Dr François Simard: de Val-Mauricie au FC Barcelone
SANTÉ. «Quand vient le temps de les évaluer, ce sont eux qui te donnent rendez-vous. Ils vivent dans leur bulle», explique le cardiologue François Simard.
Difficile d’imaginer un monde où un patient fixe une rencontre à un médecin mais pas dans l’univers du FC Barcelone, ce club emblématique qui est au soccer ce qu’est le Canadien au hockey et les Yankees au baseball.
De novembre 2019 à mars 2020, celui qui a grandi à Notre-Dame-du-Mont-Carmel a secondé la cardiologue attitrée du club espagnol dont la vedette Lionel Messi gagne environ 100 millions$ par année. «Ce sont des athlètes très protégés et entourés par leur propre équipe. Leur horaire est réglé au quart de tour», poursuit le Dr Simard qui a fait ses études à l’école secondaire Val-Mauricie et au Cégep de Shawinigan.
Même à cette époque, l’adolescent était déjà attiré par la mécanique du cœur. «Ce n’est pas l’aspect chirurgical qui m’a attiré vers la cardiologie mais plutôt le côté clinique. Le cœur m’a toujours fasciné. En bio, quand on s’est mis à étudier le système cardio-vasculaire, j’ai dit wow: c’est comme un système hydraulique», note celui qui s’est orienté vers la cardiologie sportive, une spécialité peu connue au Québec.
À son arrivée au centre d’entraînement du FC Barcelone, le Dr Simard a eu un choc. «Dans l’équipe, il y a autant de médecins spécialistes que de parties dans le corps humain.
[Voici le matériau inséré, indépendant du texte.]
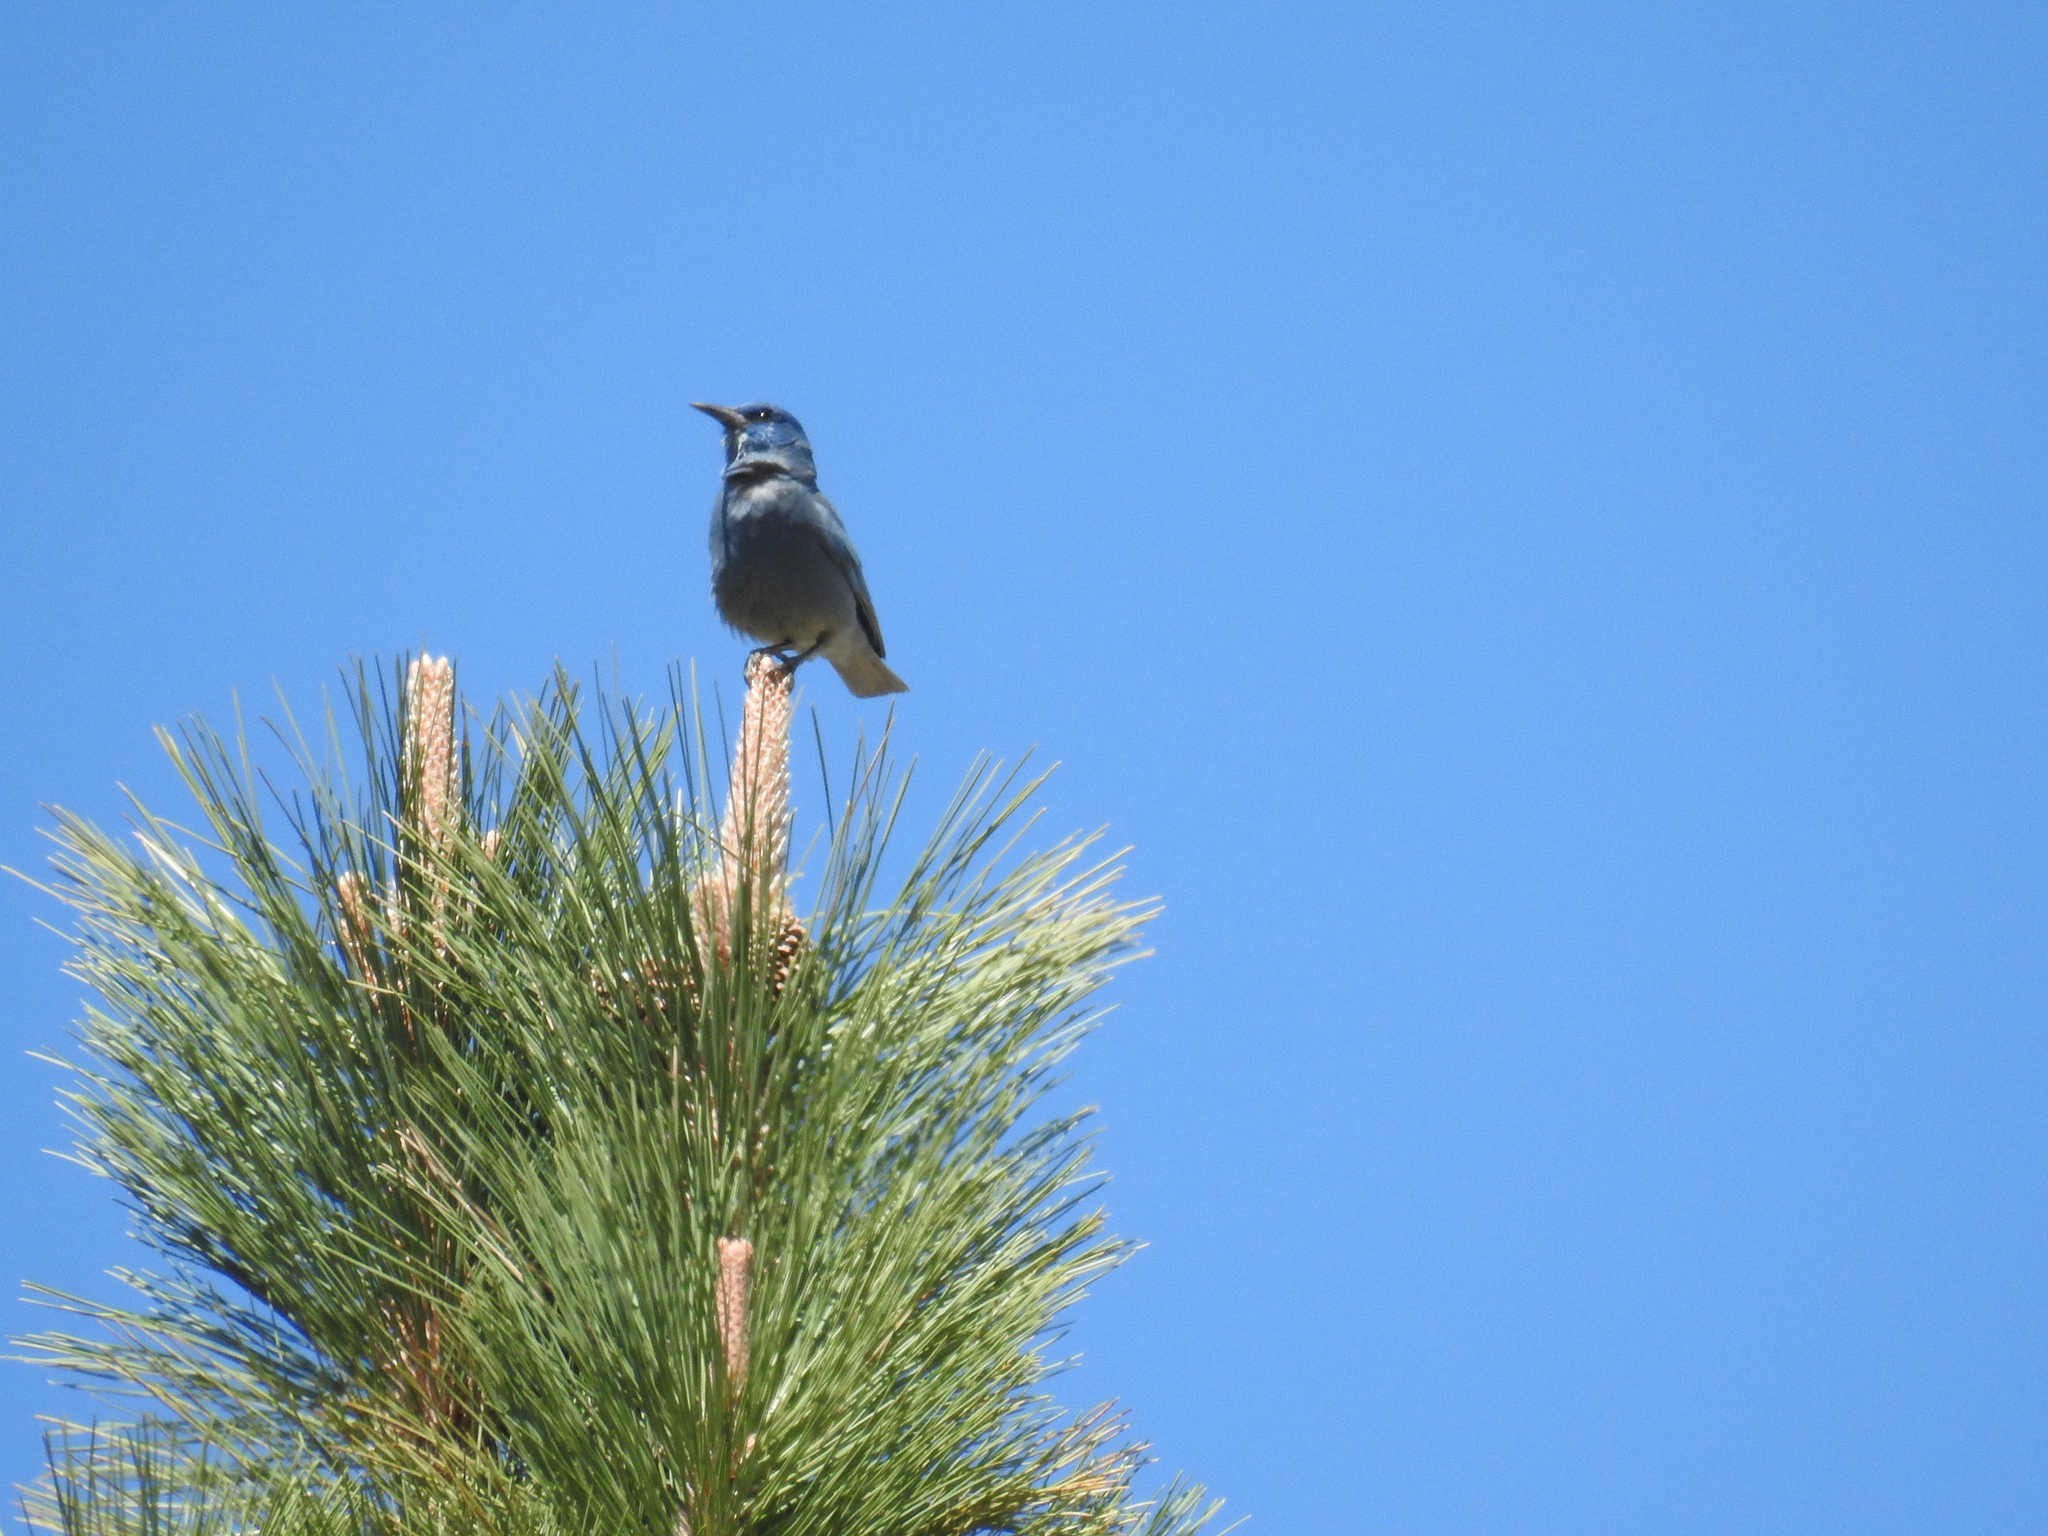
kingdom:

Ce sont des athlètes hyper-examinés de la tête aux pieds.»
Détecter les problèmes cachés
Échographies, électrocardiogrammes, analyses: François Simard a scruté le cœur de plusieurs joueurs réguliers et de la relève du FC Barcelone pour détecter un éventuel problème caché. Quand le club a acquis en février 2020 pour près de 30 millions$ le Danois Martin Brathwaite, c’est lui qui était responsable de son examen. «Ce sont des athlètes d’élite mais il y a toujours un pourcentage très faible qui a un problème cardiaque et qui s’ignore. Ce sont quelquefois des malformations congénitales de naissance qui vont se développer avec le temps et qui peuvent avoir des conséquences dramatiques pour quelqu’un qui s’entraîne à un haut niveau.»
Des exemples de joueurs de hockey (Jay Bouwmeester, des Blues; Rich Peverley, des Stars; et Jiri Fischer, des Red Wings pour ne nommer qu’eux) qui ont dû ces dernières années mettre fin à leur carrière suite à des problèmes cardiaques en témoignent.
Des athlètes plus fragiles aujourd’hui? «Non, il faut plutôt voir une amélioration du côté de la médecine à détecter précocement les maladies alors qu’auparavant, on les découvrait quand elles étaient rendues à un stade sévère et même dépassé.»
Le Dr Simard note toutefois que les athlètes d’élite de nos jours élèvent leur entraînement à des niveaux très intenses, ce qui n’était pas le cas il y a 20 ou 30 ans. «La conséquence de cela, c’est que ça met parfois en relief un problème cardiaque qui ne serait pas arrivé si la machine n’avait pas été poussé autant. Il y a d’ailleurs un débat dans notre profession à savoir si l’exercice pratiqué à un niveau extrême n’entrainerait pas une dégradation du système cardio-vasculaire.»
Des cœurs différents
Comme cardiologie sportif, François Simard demeure par-dessus tout fasciné par le fait les cœurs ne sont pas identiques chez les athlètes. «Chaque sport influence le remodelage cardiaque», explique-t-il. «Un haltérophile qui lève de grosses charges de façon intense mais courte va avoir un cœur avec des parois qui s’épaississent. Tout le contraire d’un marathonien qui pompe un gros volume de sang pendant une longue période. Il va avoir un cœur qui a tendance à se dilater et à être plus gros. »
Connor McDavid, des Oilers, aura lui un cœur semblable à Lionel Messi quoique moins bien payé… «Les cœurs d’un joueur de hockey et un de soccer sont semblables: c’est-à-dire qu’ils se dilatent tout en ayant des parois plus épaisses mais pas autant que chez un haltérophile ou un joueur de football. »
Revenu au Québec en mars 2020 en raison de la pandémie, le Dr Simard prévoit retourner trois mois à Barcelone en 2022. «Je vais y aller au début de l’été alors que c’est le camp d’entraînement qui commence et que les joueurs d’élite arrivent. On leur fait passer une batterie de tests et on fait nos évaluations», termine l’ancien étudiant de Val-Mauricie.